He gaped at her for a long moment, then pulled himself together. “Thanks,” he said. “Let me think about it.”
She blinked, and he knew he’d fucked up. A guy in his situation should have been all over that, and connections were the best track to a good job. “I’m not suggesting you need to be something other than a bartender,” she said. “I just thought—”
He cut her off. “Not a problem, boss. I’ve got a couple of other options, that’s all. I didn’t want to say anything because it would mean quitting here.”
“Oh,” she said, her face clearing. “If you leave for a better job, not because I’ve had to fire you for public indecency, then I’m happy to see you go,” she said. “Maybe I wouldn’t even have to miss you too much.”
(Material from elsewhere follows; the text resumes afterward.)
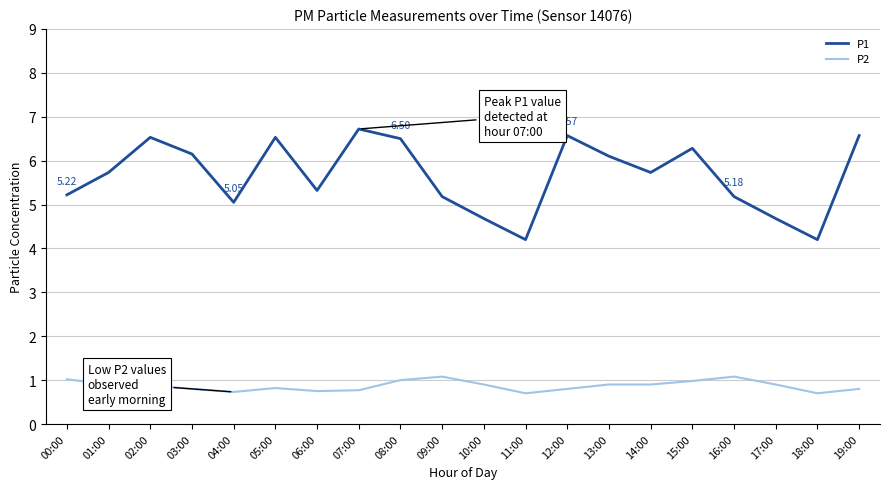

Which series has the largest total across all categories?

P1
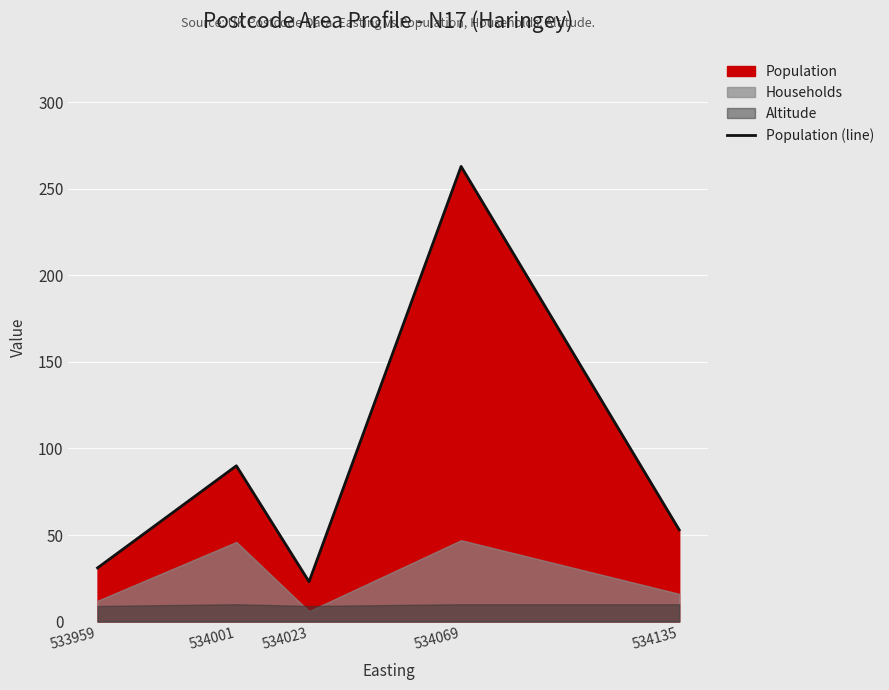

List the labels in order of value, largest first.

534069, 534001, 534135, 533959, 534023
She flashed him a smile and turned to the bar to collect the night’s take. Under the bright lights, the pale skin of her shoulders gleamed, the taut muscles and line of her collarbone completely transfixing before she flashed him a smile and disappeared upstairs.
As soon as the door closed Natalie gave her two-fingered, piercing whistle. The DJ, eyes closed, swaying to a slow, relentless Euro-techno-groove, snapped to attention. Nat made a cut-it-off motion across her throat and the DJ pulled the plug. That strange, reverberating silence hung in the bar while everyone cleaned up. As the staff trailed out, Eve walked through the building, clicking off the lights and checking door locks. Tired to the point of incoherence, Matt braced a shoulder against the doorframe and watched her walk, mesmerized by the smooth shifts of her body in the leather. In that vibrating silence permeating the point of no return, his conscience battled duty.
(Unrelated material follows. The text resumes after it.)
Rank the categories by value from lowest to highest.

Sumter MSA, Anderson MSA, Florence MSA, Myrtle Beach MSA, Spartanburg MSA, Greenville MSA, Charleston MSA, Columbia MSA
His conscience won. “Eve. I can’t.”
She took a deep breath in through her nostrils as she looked around the bar. Mario and Tom were finishing cleanup. Natalie was upstairs getting her bag. Cesar sat by the open door, watching Eve.
“Then we have a problem, Chad,” she said, quiet and even to put his instincts on full alert. “I like you. I like talking to you. I like listening to music with you. But I’m under a lot of stress right now. I need sex, and if you’re not willing, then I’m going to make a couple of calls.”
She wasn’t threatening him, just being Eve. She knew what she wanted, and how to get it. “Don’t do it,” he said over the sick lurch of his stomach. He was her friend, and he knew it, even if she didn’t, but that friendship he found himself hoping would hold through the inevitable betrayal hung in the balance right now. “It’s not that bad, boss. Let’s get dinner and we’ll talk.”
“Sure. After you bring all that intensity you’re locking down inside to bed with me.” She looked him straight in the eyes, and he felt the emotions sear along his nerves to the tips of his fingers, down his thighs, tightening him. Her gaze flicked to the hand resting on the bar, and he followed her glance.
The hand was clenched into a fist. Worse, one of the scabs had cracked open. Blood trickled from his first knuckle into the hollow of his hand.
He consciously relaxed it. When he looked back at her, those ocean-deep, ocean-dark, ocean-dangerous eyes had softened with understanding.
“I think we both need this,” she said, very, very quietly. “You might eat what’s bothering you, but I think it’s eating you alive.”
He felt he’d taken a leg to the backs of his knees, sweeping his feet out from under him and knocking him flat on his back. The thought of her walking over to Tom and with a few smiles and a choice comment or two, suggesting he hang around after close while Matt walked out the door and got in his Jeep made him sick to his stomach. Not just because he’d go home alone and nearly out of his head with lust but because he knew, he knew he’d driven her to that point. The last thing they needed was another man in the mix, when he could be that man.
Rationalize much?
“Say yes,” she said, low, intent, thinking she understood exactly why he was hesitating, thinking he was a good guy, trying to do the right thing by her, not afraid to nudge him a little.
You can’t. You can’t say yes. You can’t say no either.
There was no clear right thing to do here. She’d already hate him. Might as well eat something else and keep Tom out of it. She’d need a friend afterward.
Yeah, you’re a saint.
“Yes.”
Her gaze searched his, then she said, “Lock the front door for me.”
For a brief moment the emptiness he felt when he woke settled into his mind. Chad crossed the dance floor, glanced out over the parking lot to make sure it was empty, then kicked up the stopper bracing the door open. Chad secured the bolt and repeated the movements on the second steel door. Chad watched Eve return from locking the storeroom door. Chad watched her cross the dance floor and hold out her hand.
But Matt Dorchester took Eve Webber’s hand and followed her up the spiral staircase into her office.